* What the task requires *
Could you copy the records from the start through the line containing "Reading right to", substituting "closest whole percent" for every "nearest percent" and leaving everything else unchanged?

Collected data entries
::::::

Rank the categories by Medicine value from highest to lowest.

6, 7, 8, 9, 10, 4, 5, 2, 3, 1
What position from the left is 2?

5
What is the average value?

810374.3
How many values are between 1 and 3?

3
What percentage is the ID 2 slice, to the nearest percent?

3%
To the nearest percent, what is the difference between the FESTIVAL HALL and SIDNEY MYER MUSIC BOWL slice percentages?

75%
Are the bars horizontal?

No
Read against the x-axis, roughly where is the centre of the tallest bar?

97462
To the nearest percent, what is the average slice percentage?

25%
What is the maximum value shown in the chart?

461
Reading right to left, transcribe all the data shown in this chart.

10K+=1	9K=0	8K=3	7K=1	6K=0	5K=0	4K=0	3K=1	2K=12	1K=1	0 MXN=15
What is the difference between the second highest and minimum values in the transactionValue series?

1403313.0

::::::

* Reply *
Rank the categories by Medicine value from highest to lowest.

6, 7, 8, 9, 10, 4, 5, 2, 3, 1
What position from the left is 2?

5
What is the average value?

810374.3
How many values are between 1 and 3?

3
What percentage is the ID 2 slice, to the closest whole percent?

3%
To the closest whole percent, what is the difference between the FESTIVAL HALL and SIDNEY MYER MUSIC BOWL slice percentages?

75%
Are the bars horizontal?

No
Read against the x-axis, roughly where is the centre of the tallest bar?

97462
To the closest whole percent, what is the average slice percentage?

25%
What is the maximum value shown in the chart?

461
Reading right to left, transcribe all the data shown in this chart.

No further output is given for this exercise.